Profiling and Debugging

This page discusses profiling tools (to ensure your code is running optimally) and debugging tools (to find errors in your code).

Python Profiling with line profiler

The starting point for profiling a Python code that uses a GPU (this includes PyTorch and TensorFlow) is to use line_profiler.

Install line profiler

pip install line-profiler

Nvidia diagnostic commands

The most used command to check Nvidia GPU status is nvidia-smi, which provides basic information about GPU usage on a node. This shows what GPU resources the job is currently using, helping a user to optimize what resources to request.

Running nvidia-smi with no arguments will provide a quick overview of current GPU status on the node the command is executed on, and only showing the GPUs allocated via SLURM. The response may look like this:

nvidia-smi output

From this output, we know that this process on this machine has access to four Nvidia V100 GPUs, numbered 0 to 3, and there is a process running on GPU 1. Running nvidia-smi -i 0 would show the same view, but only for GPU 0.
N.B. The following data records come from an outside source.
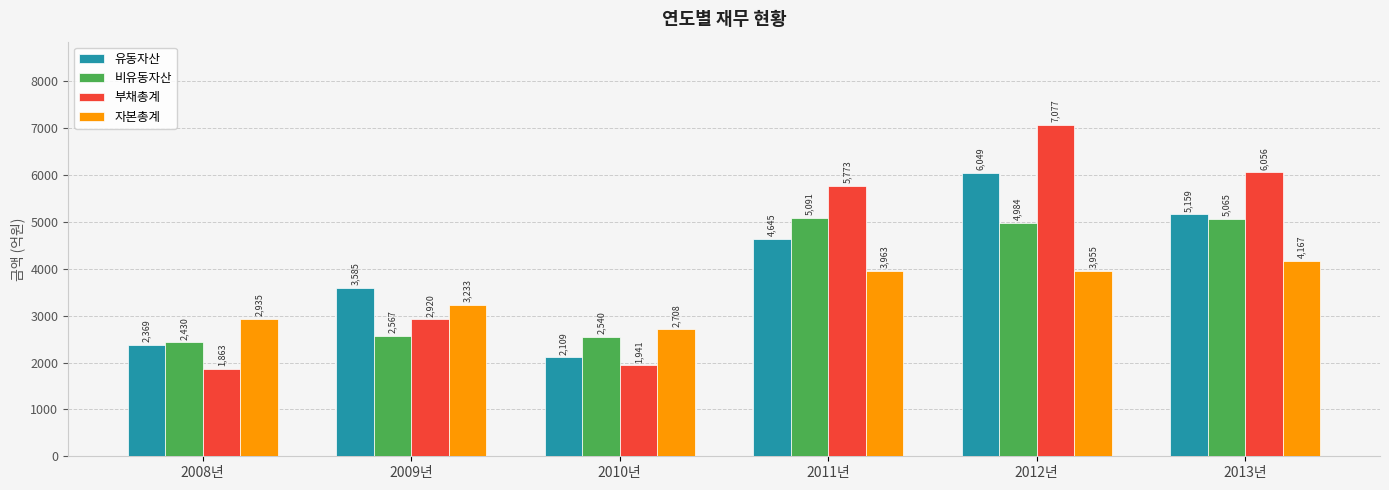

What is the difference between the maximum and minimum values in the 부채총계 series?

5213.3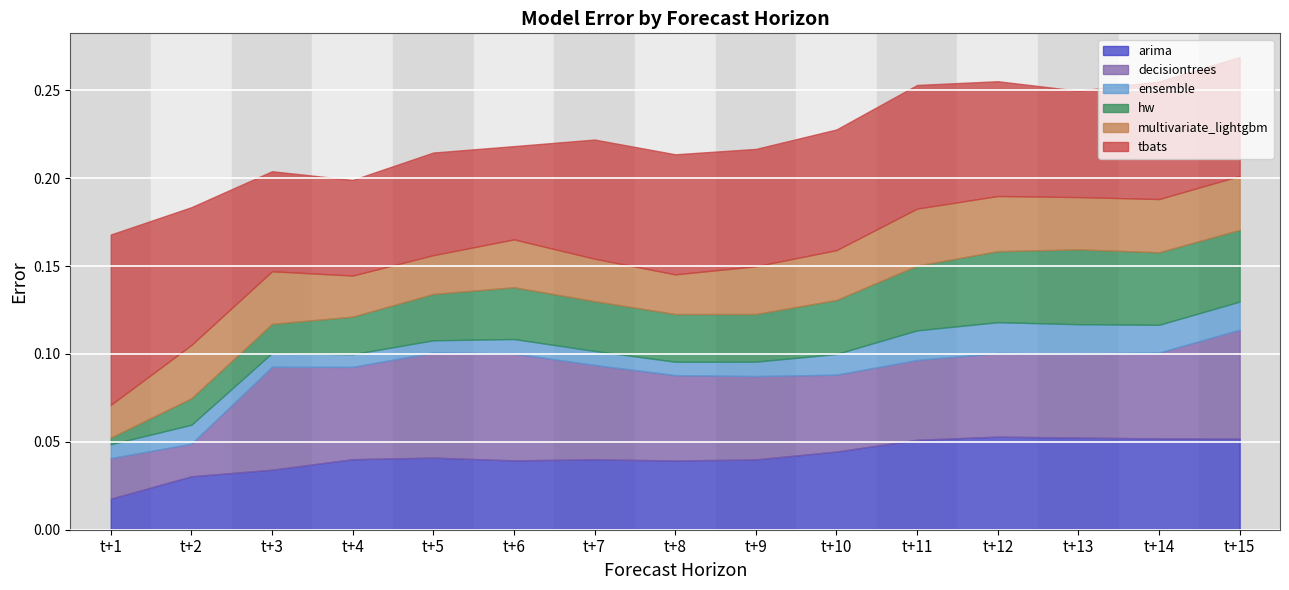

What is the spread (max minus min) of values at t+10?

0.1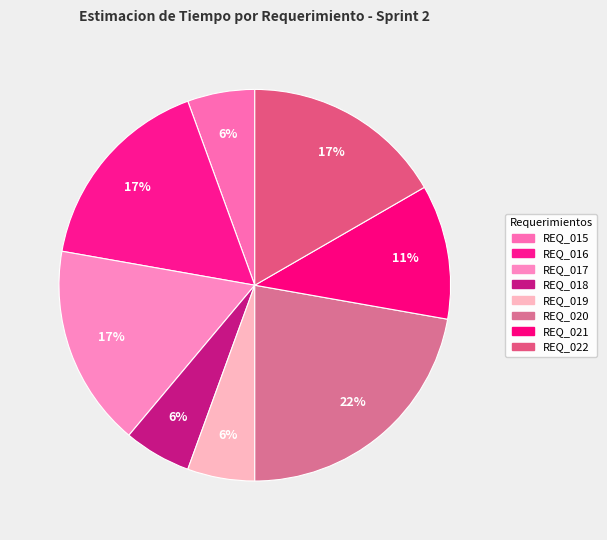

Count the number of slices in the pie.

8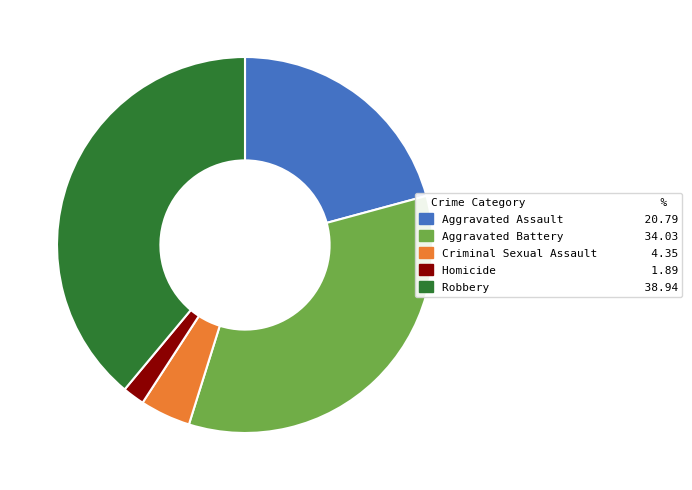

What is the ratio of the value at Homicide to the value at Criminal Sexual Assault?

0.4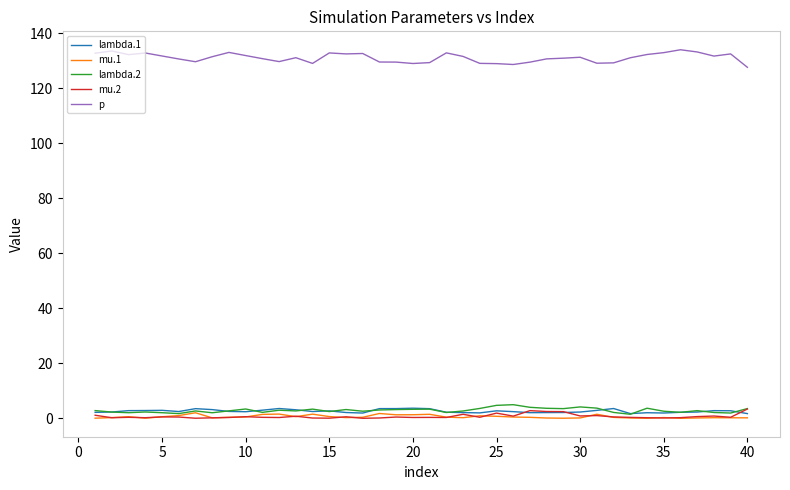

True or false: p and lambda.2 cross at least once.

False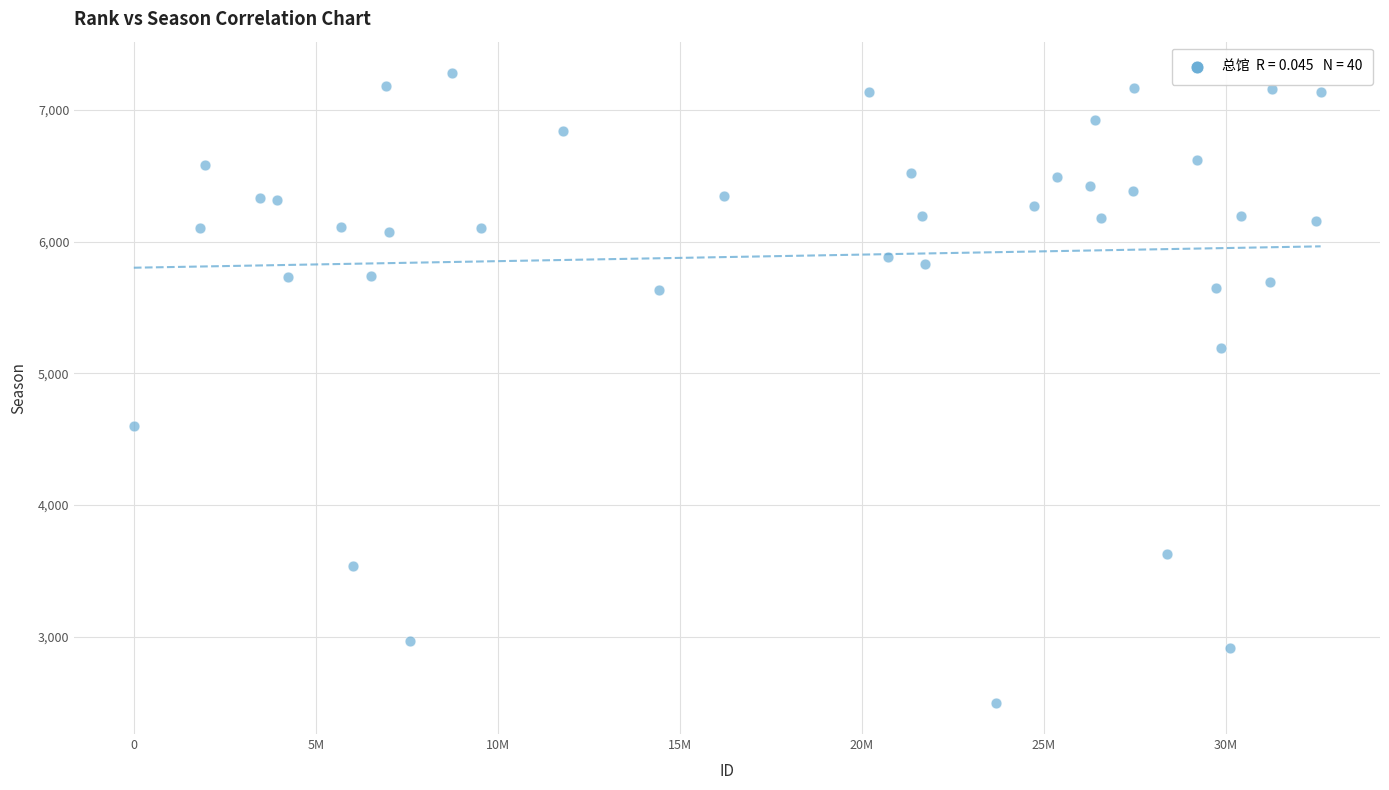

What is the range of X values (max minus min)?

32613455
  • In this case, the job is only currently using 1 of the 4 requested GPUs, although it may have used more earlier. It is wise to only request resources you need, and nvidia-smi can help understand what resources your job is currently using.

More advanced information is returned using nvidia-smi -q, which returns a list of properties line-by-line, suitable for grep, etc., and nvidia-smi -q -i 0 would return the same list of properties for GPU 0 only.

The use of the real-time monitoring options for nvidia-smi is possible, but discouraged. Should you need to use them, remember to use relatively long polling times (e.g. 1-3 minutes) to avoid log spam.

nvidia-smi -h will yield a complete list of nvidia-smi options.

Remember that nvidia-smi only knows about GPUs connected to the CPU evaluating the command and allocated using SLURM.

Dlprof by Nvidia

If you are using PyTorch or TensorFlow on A100 GPUs then consider profiling your code with dlprof by NVIDIA. dlprof provides suggestions on how to improve performance.

Nsight by Nvidia

NVIDIA provides Nsight Systems for profiling GPU codes. It produces a timeline and can handle MPI but produces a different set of profiling data for each MPI process.

To look closely at the behavior of specific GPU kernels, NVIDIA provides Nsight Compute.